Wenn die Berufung moniert, dass das Erstgericht die erhöhte Wahrscheinlichkeit, dass der Unfall kausal für den Tod war, und das erhöhte Risiko, das durch die Vorerkrankung vorlag, gleichermaßen berücksichtigen hätte müssen, so übergeht sie, dass diese beiden denkmöglichen Ursachen nach den Verfahrensergebnissen keineswegs mit dem gleichen absoluten Wahrscheinlichkeitsgrad mitursächlich für den Tod der Versicherungsnehmerin waren.

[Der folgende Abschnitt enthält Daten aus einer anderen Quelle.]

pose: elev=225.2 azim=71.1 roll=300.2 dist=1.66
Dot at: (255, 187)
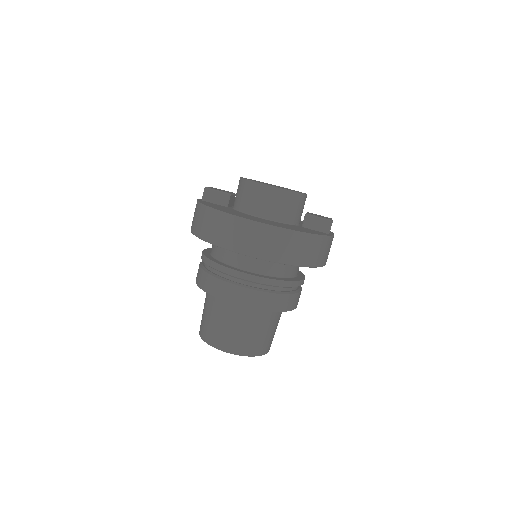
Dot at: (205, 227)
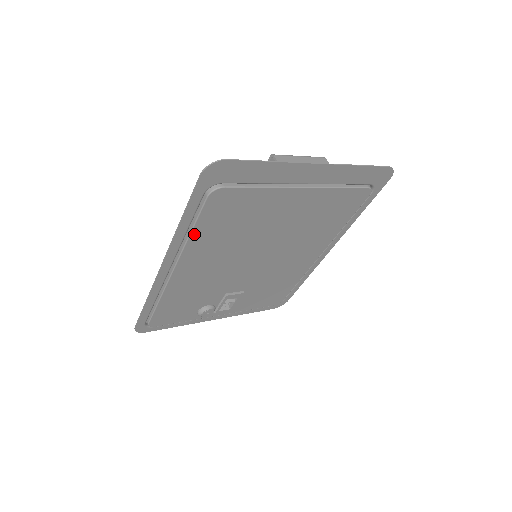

Bei Berücksichtigung der Mitwirkung einer Vorerkrankung geht es auch nicht darum, mit welcher Wahrscheinlichkeit die Vorerkrankung die Unfallfolgen (mit-)verursacht hat (so aber die Berufung Pkt 2.12), sondern darum, welchen Anteil eine tatsächliche Mitwirkung, falls zutreffend, an den eingetretenen Unfallfolgen hatte.

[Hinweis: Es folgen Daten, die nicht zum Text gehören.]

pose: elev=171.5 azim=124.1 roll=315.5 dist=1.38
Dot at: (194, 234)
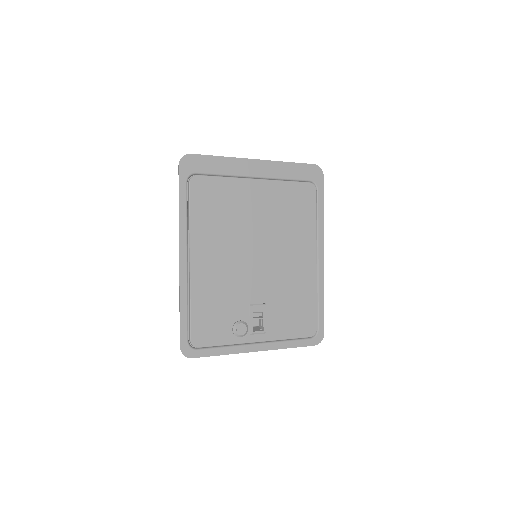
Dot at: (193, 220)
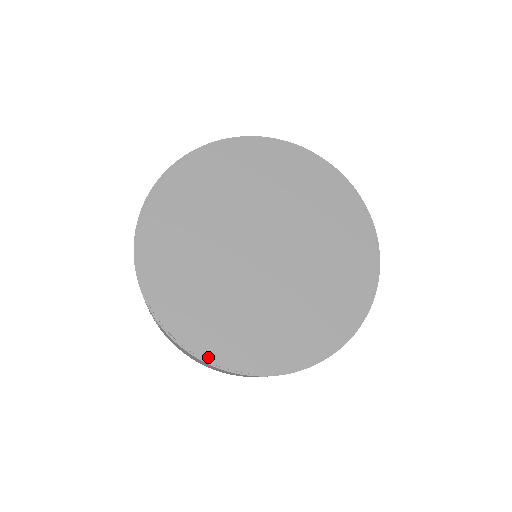
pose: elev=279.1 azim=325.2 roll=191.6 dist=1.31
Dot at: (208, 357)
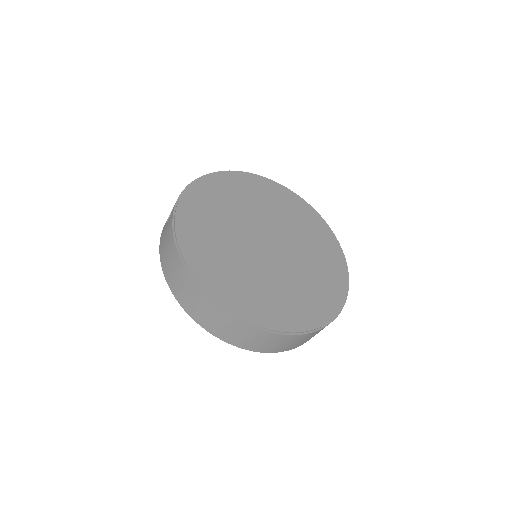
Dot at: (181, 242)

1.3. Die Frage, ob die Vorschriften über das Beweismaß richtig angewendet wurden, ist dem Verfahrensrecht zuzuordnen und könnte eine Mangelhaftigkeit des Verfahrens bewirken (vgl 1 Ob 288/01p). Für die Anwendung eines unrichtigen Beweismaßes durch das Erstgericht besteht hier jedoch kein Anhaltspunkt. Vielmehr legt das Erstgericht im Rahmen seiner rechtlichen Beurteilung ausdrücklich dar, dass es das Auftreten einer durch die Immobilisierung verursachten Lungenembolie als „sehr wahrscheinlich“ (= hohe Wahrscheinlichkeit) ansehe. Die Grundsätze des Anscheinsbeweises wurden nur noch in Form einer Hilfsbegründung herangezogen.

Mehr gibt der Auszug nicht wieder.